# Any Furs attending GDC? [Game Developers Conference - San Francisco 28th - 4th March]



## Caroo (Jan 18, 2011)

Hi everyone.

Kind of a long-shot here. As I know that a lot of furs don't open mix their professional jobs with their Fandoms. But is anyone here a game developer and attending GDC this year?

I'm coming from across overseas to the US for this event so it's fairly significant for me and I'd love to meet up with a few fellow game developers who also happen to be furs in some capacity. 

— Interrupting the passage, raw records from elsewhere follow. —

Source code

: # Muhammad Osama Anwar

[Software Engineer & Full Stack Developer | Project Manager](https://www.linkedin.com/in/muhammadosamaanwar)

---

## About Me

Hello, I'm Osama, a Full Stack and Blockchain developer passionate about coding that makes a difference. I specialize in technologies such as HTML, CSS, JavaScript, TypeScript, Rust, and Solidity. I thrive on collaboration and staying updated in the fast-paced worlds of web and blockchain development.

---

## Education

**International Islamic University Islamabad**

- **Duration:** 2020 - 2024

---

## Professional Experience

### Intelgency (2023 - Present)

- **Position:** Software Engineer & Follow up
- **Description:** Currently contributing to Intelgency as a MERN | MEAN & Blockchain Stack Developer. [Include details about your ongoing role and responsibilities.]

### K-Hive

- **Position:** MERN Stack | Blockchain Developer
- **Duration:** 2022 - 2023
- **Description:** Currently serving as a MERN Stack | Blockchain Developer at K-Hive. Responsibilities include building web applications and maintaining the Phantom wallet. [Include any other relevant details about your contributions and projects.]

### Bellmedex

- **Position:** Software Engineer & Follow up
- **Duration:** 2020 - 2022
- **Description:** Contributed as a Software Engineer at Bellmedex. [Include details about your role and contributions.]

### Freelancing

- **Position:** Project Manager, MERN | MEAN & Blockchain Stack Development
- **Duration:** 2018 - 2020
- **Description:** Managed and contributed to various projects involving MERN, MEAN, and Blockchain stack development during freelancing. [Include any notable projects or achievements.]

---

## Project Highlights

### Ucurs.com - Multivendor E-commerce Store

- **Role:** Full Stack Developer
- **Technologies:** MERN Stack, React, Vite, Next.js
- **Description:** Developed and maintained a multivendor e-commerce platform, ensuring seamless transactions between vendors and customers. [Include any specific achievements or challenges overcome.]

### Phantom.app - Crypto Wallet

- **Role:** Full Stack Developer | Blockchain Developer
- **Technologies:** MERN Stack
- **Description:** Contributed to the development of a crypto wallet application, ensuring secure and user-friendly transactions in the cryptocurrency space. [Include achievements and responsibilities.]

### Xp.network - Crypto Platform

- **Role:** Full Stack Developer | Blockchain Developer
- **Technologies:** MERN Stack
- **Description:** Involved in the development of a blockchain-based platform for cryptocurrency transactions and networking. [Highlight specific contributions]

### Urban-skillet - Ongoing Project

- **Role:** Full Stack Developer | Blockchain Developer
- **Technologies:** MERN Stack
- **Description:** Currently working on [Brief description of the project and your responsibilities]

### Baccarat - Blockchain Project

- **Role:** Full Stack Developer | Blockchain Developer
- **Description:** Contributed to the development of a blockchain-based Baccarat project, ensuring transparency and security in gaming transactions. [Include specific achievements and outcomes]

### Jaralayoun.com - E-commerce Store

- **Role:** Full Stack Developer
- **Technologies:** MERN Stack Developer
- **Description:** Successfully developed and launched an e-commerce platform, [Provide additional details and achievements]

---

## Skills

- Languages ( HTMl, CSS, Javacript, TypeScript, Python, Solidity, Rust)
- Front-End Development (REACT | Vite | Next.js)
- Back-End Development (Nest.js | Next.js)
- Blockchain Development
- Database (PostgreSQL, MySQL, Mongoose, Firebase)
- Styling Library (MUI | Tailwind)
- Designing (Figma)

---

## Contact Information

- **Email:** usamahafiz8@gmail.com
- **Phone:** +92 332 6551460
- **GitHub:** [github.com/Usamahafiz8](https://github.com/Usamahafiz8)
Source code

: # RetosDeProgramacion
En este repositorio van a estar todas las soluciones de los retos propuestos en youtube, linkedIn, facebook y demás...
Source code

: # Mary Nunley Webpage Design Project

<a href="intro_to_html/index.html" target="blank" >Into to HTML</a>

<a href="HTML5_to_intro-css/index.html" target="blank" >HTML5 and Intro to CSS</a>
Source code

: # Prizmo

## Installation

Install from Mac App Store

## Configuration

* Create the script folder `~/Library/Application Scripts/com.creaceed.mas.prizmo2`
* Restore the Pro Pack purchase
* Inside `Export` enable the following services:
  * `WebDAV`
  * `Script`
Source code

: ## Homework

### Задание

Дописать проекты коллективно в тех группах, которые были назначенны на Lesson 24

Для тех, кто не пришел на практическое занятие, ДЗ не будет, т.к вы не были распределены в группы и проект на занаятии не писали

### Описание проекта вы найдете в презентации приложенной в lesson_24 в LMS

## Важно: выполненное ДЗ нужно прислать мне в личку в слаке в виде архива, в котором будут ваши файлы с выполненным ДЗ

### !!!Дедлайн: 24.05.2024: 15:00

If your a game developer or you know a game dev who might be attending this conference and expo let me know! [You can send me a note or post on this forum.] Love to meet up with ya over lunch or something while at GDC! 

Cheers!


----------



## MisguidedWolf (Jan 18, 2011)

*Re: Any Furs attending GDC? [Game Developers Conference - San Francisco 28th - 4th Ma*

I didn't know we had any professional game developers here. Nice. I'm working on that |3


----------



## Chesh (Jan 19, 2011)

*Re: Any Furs attending GDC? [Game Developers Conference - San Francisco 28th - 4th Ma*

I'm not sure if my hubs is being sent this year or not. Depends on what he is assigned around the time GDC  falls. If he does, I'll ask if he is interested. Nice to see another fur in the industry.


----------



## Caroo (Jan 19, 2011)

*Re: Any Furs attending GDC? [Game Developers Conference - San Francisco 28th - 4th Ma*

 Thanks! Let me know.


----------



## Kangamutt (Jan 19, 2011)

*Re: Any Furs attending GDC? [Game Developers Conference - San Francisco 28th - 4th Ma*

Ugh, I would have been if my IGDA membership didn't lapse. :C


----------



## Chesh (Jan 20, 2011)

*Re: Any Furs attending GDC? [Game Developers Conference - San Francisco 28th - 4th Ma*

Just spoke with the hubs, he doesn't think his company will be sending him, nor do we have the fund for it this yr. Though he is curious to know where you are coming from and who you work for. We are in Utah and he works for Disney Interactive.


----------



## Caroo (Jan 20, 2011)

*Re: Any Furs attending GDC? [Game Developers Conference - San Francisco 28th - 4th Ma*

I work as an Indie and going there to look at business opportunities and see what there is to see.


----------